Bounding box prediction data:

--- START ---

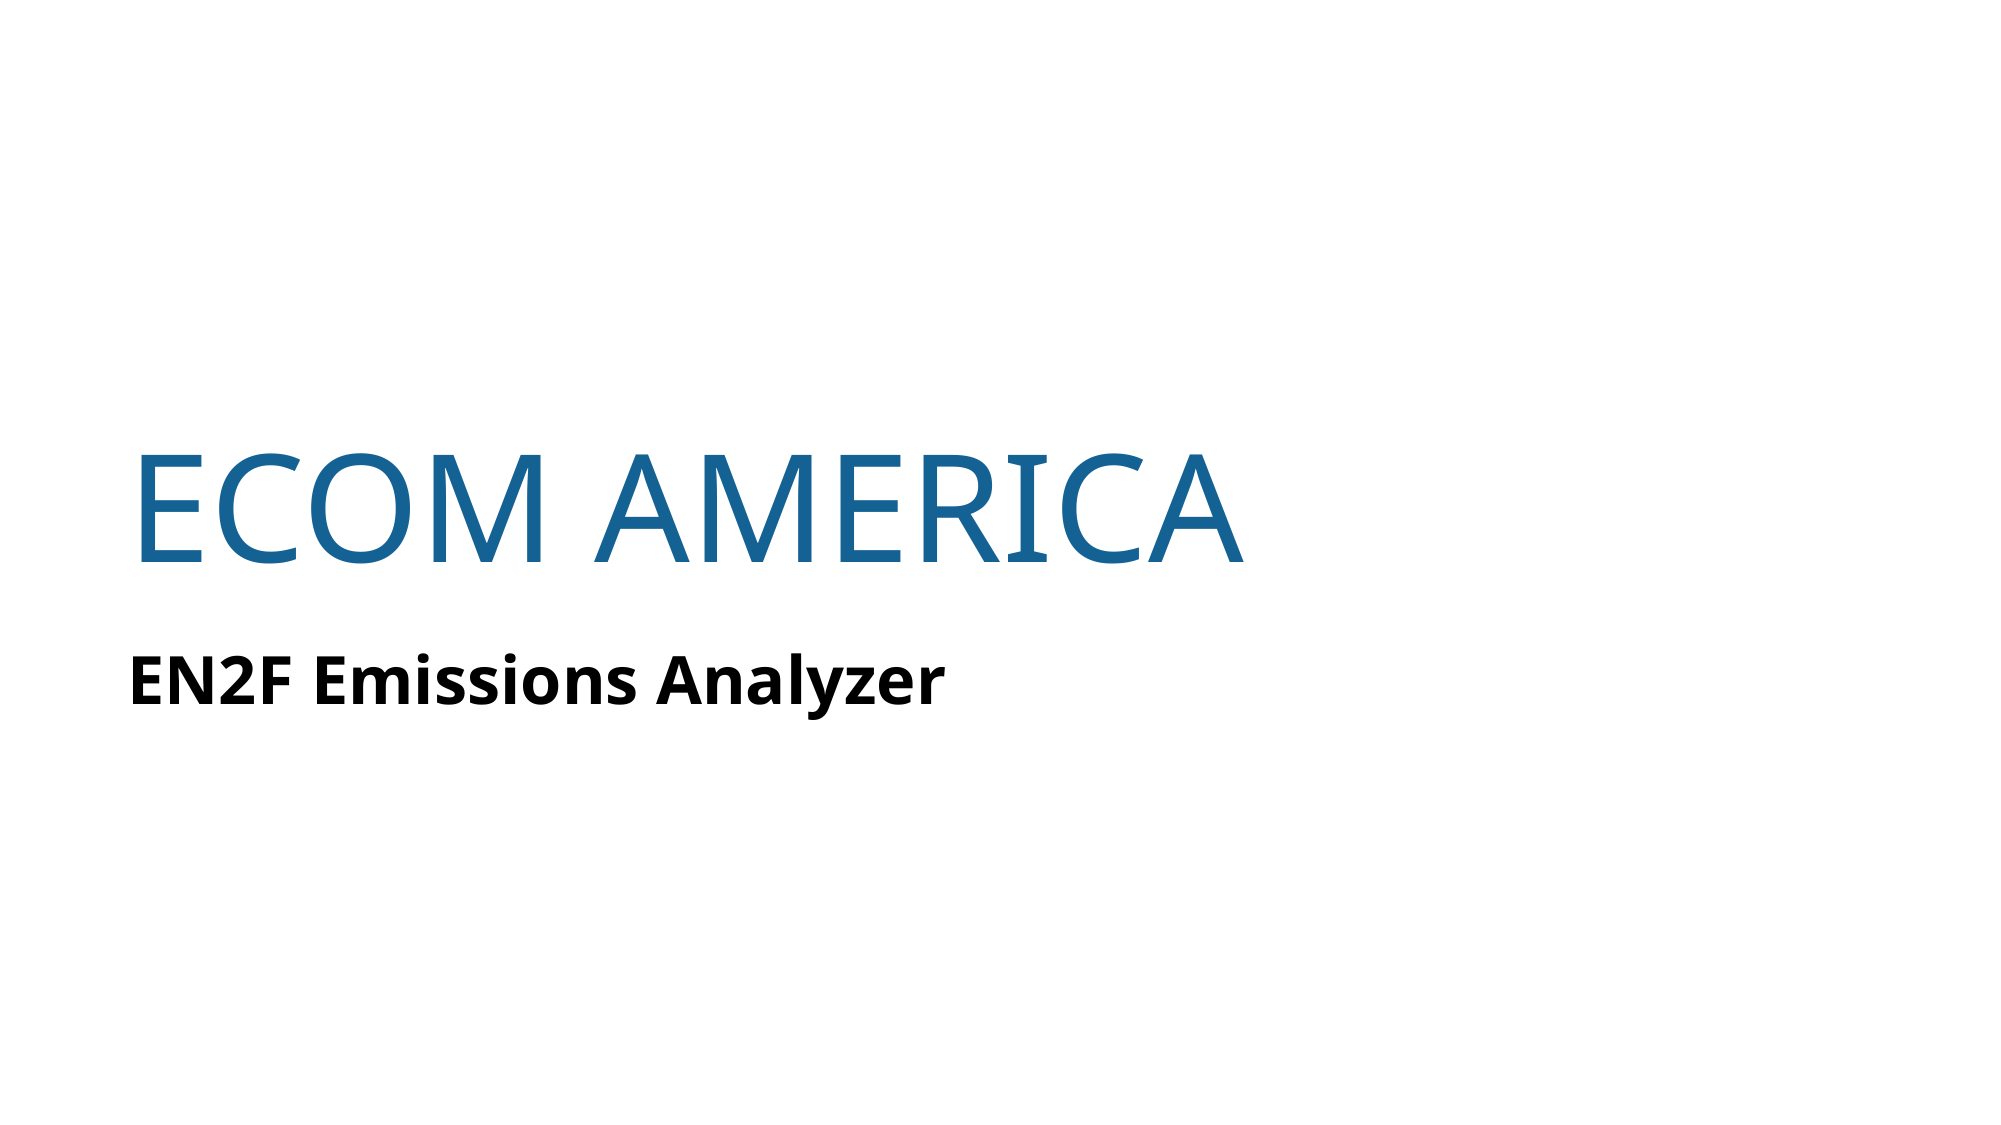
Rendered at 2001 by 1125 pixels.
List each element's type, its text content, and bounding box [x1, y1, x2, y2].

subtitle EN2F Emissions Analyzer [112, 630, 1163, 950]
title Ecom America [112, 112, 1425, 600]
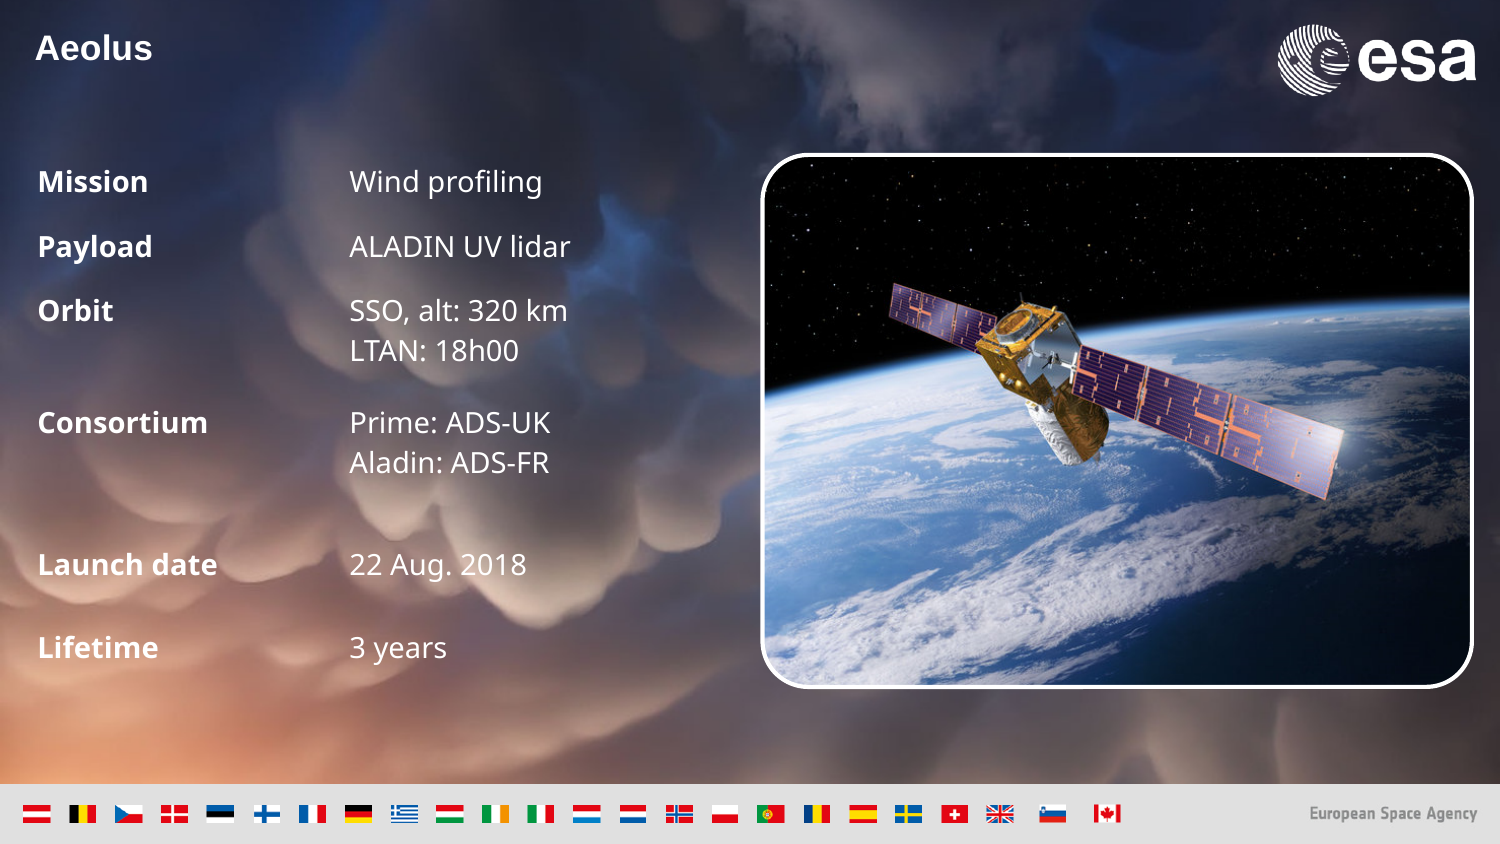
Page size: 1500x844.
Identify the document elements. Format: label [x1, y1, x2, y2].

picture [0, 0, 1500, 844]
list [762, 154, 1473, 688]
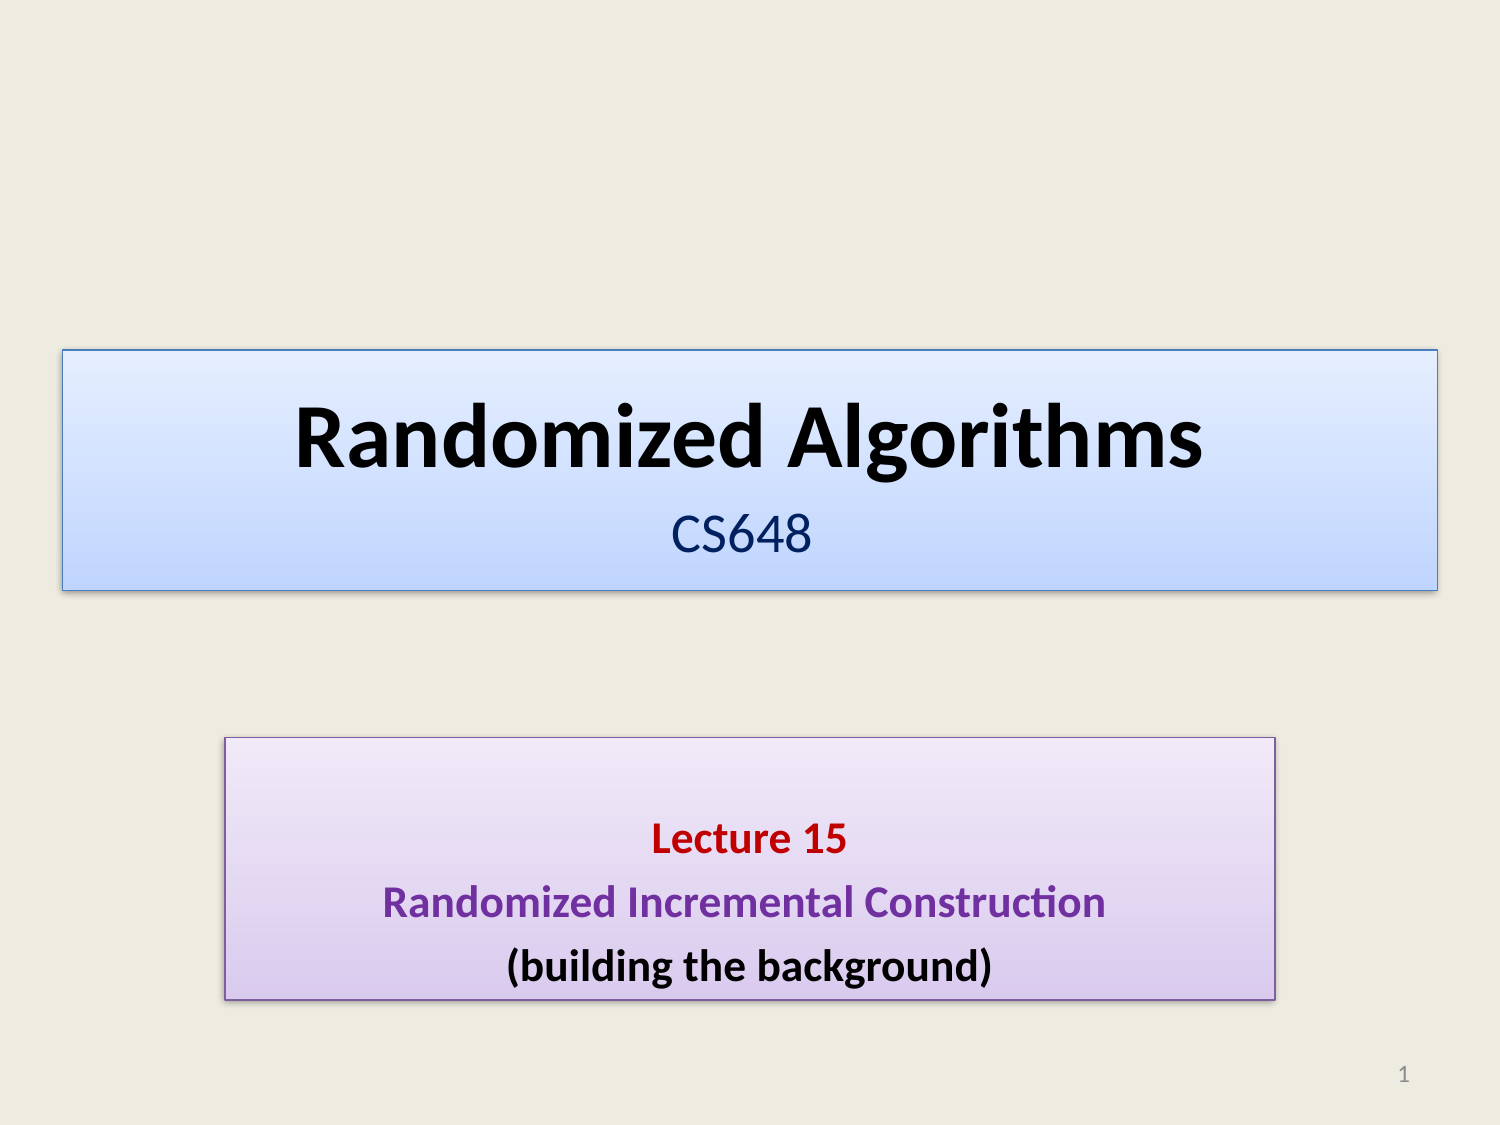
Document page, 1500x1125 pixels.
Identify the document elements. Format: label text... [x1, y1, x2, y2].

title Randomized Algorithms CS648 [62, 349, 1438, 591]
subtitle Lecture 15 Randomized Incremental Construction (building the background) [224, 737, 1276, 1001]
slide_number 1 [1074, 1042, 1425, 1103]
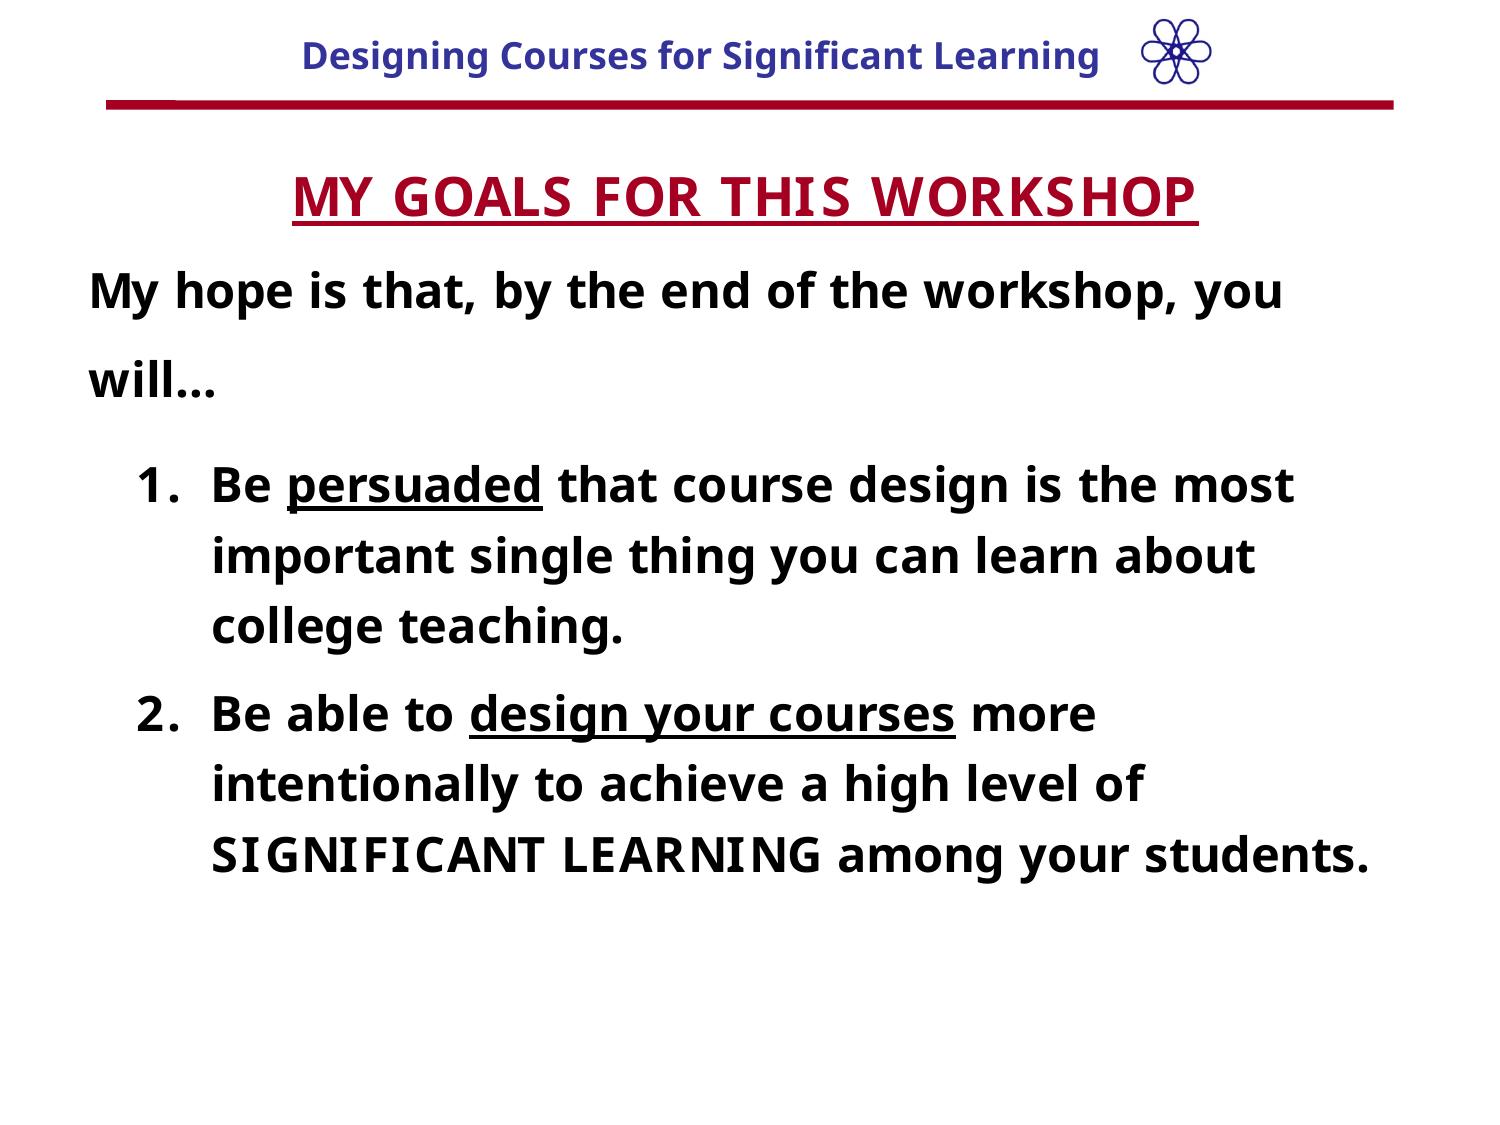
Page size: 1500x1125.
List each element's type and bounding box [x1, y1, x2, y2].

text_box [88, 161, 1404, 913]
picture [1139, 15, 1214, 88]
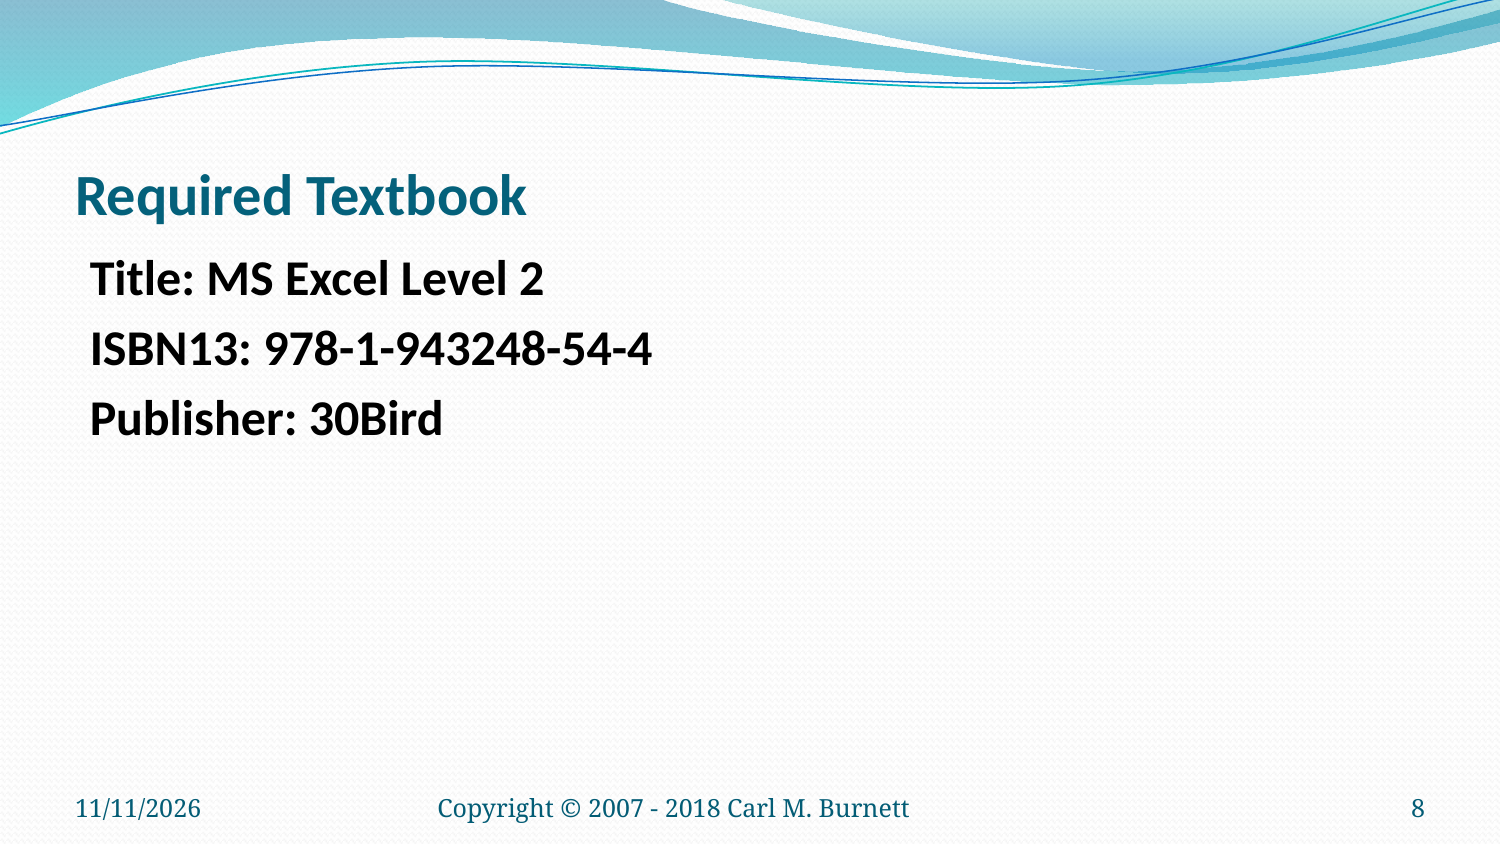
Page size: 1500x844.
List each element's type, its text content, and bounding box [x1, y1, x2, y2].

list Title: MS Excel Level 2 ISBN13: 978-1-943248-54-4 Publisher: 30Bird [75, 238, 1425, 779]
slide_number 8 [1299, 782, 1425, 827]
footer Copyright © 2007 - 2018 Carl M. Burnett [437, 782, 988, 827]
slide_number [75, 782, 425, 827]
title Required Textbook [75, 86, 1425, 228]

--- END ---

The pictures should be dropped, and every line above should be set down again exactly.

Rendered at 2001 by 1125 pixels.
List each element's type, its text content, and bounding box [x1, y1, x2, y2].

subtitle EN2F Emissions Analyzer [112, 630, 1163, 950]
title Ecom America [112, 112, 1425, 600]
Page size: 1500x844.
Identify the document elements. Format: label [x1, y1, x2, y2].

picture [0, 0, 1500, 844]
list [762, 154, 1473, 688]
Document page, 1500x1125 pixels.
Identify the document elements. Format: label text... [x1, y1, x2, y2].

title Randomized Algorithms CS648 [62, 349, 1438, 591]
subtitle Lecture 15 Randomized Incremental Construction (building the background) [224, 737, 1276, 1001]
slide_number 1 [1074, 1042, 1425, 1103]
Page size: 1500x1125.
List each element's type and bounding box [x1, y1, x2, y2].

text_box [88, 161, 1404, 913]
picture [1139, 15, 1214, 88]
Page size: 1500x844.
List each element's type, its text content, and bounding box [x1, y1, x2, y2].

list Title: MS Excel Level 2 ISBN13: 978-1-943248-54-4 Publisher: 30Bird [75, 238, 1425, 779]
slide_number 8 [1299, 782, 1425, 827]
footer Copyright © 2007 - 2018 Carl M. Burnett [437, 782, 988, 827]
slide_number [75, 782, 425, 827]
title Required Textbook [75, 86, 1425, 228]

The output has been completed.